Figure 7. H3 Thr3 phosphorylation was essential for timely MI/MII transition in oocyte meiosis. (A) Statistical analysis demonstrated that inhibition of H3 Thr3 phosphorylation could cause premature start of AI in pro-MI oocytes. GV oocytes were initially cultured for 5 h, then processed for an additional incubation with 1 μM 5-ITu for 1, 2, 3 and 4 h. After that, oocytes were processed for immunofluorescence staining to count the number of oocytes at AI, TI or MII stage. The data represents results of 3 replicates of experiments. (B) Statistical data indicated that H3T3-P inhibition could reverse MI arrest induced by NOCO. GV oocytes were normally cultured in vitro for 7 h, putatively reach MI stage, and then indicated for additional 1, 2, 3 h in the presence of respectively, DMSO, 1 μM 5-ITu, 50 ng/ml NOCO, or 1 μM 5-ITu + 50 ng/ml NOCO, and then processed for immunofluorescence staining to determine specific meiotic stages. Oocytes at AI, TI or MII were assumed to have happened with transition from meiosis I to meiosis II. Graphs report mean ± SEM. All experiments were repeated at least 3 times.

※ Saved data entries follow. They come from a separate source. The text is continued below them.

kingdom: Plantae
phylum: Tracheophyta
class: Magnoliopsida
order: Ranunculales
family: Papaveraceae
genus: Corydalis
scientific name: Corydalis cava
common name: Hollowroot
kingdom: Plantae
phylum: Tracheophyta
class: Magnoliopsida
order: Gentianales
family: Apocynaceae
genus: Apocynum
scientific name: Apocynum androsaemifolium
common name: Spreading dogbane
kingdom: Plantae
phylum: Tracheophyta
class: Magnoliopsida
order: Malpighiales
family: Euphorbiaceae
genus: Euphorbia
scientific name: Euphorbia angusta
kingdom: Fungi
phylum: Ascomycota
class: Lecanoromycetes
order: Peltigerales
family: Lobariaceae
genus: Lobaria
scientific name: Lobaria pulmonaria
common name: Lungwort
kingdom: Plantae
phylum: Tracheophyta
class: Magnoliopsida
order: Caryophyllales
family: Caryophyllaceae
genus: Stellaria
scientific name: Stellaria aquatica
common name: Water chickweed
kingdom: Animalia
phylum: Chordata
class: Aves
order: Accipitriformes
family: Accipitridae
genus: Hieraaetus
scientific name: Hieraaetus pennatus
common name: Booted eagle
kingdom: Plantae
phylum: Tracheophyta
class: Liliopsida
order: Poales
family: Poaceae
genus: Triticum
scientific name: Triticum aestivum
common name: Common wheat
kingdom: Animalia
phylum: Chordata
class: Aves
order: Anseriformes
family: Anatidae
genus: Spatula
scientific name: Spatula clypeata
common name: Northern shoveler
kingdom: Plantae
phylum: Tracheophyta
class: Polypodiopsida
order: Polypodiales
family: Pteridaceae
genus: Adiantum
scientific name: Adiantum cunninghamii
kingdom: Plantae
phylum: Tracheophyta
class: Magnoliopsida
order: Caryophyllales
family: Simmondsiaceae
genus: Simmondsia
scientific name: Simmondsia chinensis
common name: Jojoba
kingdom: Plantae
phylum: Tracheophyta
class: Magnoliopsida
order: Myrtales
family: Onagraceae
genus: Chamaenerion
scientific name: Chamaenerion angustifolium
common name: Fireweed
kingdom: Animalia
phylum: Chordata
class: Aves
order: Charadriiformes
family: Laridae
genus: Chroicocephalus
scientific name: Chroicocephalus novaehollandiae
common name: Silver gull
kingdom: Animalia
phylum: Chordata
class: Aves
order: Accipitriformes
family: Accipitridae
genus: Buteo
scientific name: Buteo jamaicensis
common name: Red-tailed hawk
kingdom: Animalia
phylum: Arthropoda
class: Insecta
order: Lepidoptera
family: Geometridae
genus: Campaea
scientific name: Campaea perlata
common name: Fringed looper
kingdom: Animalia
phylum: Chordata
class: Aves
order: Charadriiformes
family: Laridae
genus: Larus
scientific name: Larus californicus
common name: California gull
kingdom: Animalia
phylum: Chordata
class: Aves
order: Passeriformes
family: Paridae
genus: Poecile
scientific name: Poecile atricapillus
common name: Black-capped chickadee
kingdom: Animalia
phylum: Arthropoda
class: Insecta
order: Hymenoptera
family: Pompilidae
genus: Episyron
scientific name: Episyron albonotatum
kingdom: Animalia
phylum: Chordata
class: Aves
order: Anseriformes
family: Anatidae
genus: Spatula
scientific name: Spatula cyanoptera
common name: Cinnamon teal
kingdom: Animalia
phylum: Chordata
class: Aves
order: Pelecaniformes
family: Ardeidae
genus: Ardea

Figure 8. Destroyed recruitment of SAC protein MAD1 to centromeres in 5-ITu-treated oocytes. (A) Immunofluorescence analysis showed disrupted MAD1 accumulation at centromeres in pro-MI oocytes treated with 5-ITu. Oocytes at pro-MI stage were incubated for 1 h in 1 μM 5-ITu, and then processed for chromosome spreading and immunostaining with CREST and MAD1 antibody. DNA was visualized in blue, MAD1 in red and CREST in green. Bar, 20 μM. MAD1 was brightly labeled on centromeres in control oocytes (b-d), but faintly detected in 5-ITu-treated cells (f-h, j-l). (B) Quantization of data indicated the fluorescence intensity of MAD1 was significantly lower in 5-ITu-treated pro-MI oocytes. (C) Immunofluorescence analysis demonstrated that 5-ITu could blocked NOCO-induced MAD1 recruiment to centromeres in MI oocytes. DNA was visualized in blue, MAD1 in red and CREST in green. Bar, 20 μM. MAD1 signal was faintly detected in control MI oocytes (a-d), and undetectable in MI oocytes treated with 5-ITu (e-h). In contrast, MAD1 accumulation on centromeres was markedly increased when MI oocytes were treated with NOCO (i-l), but this increasing recruitment was completely blocked with the combined application of 5-ITu with NOCO (m-p). (D) Statistical analysis indicated that NOCO-induced MAD1 recruiting back to centromeres was blocked with combined administration of 5-ITu. The graph shows the mean ± SEM of the results obtained in 3 independent experiments.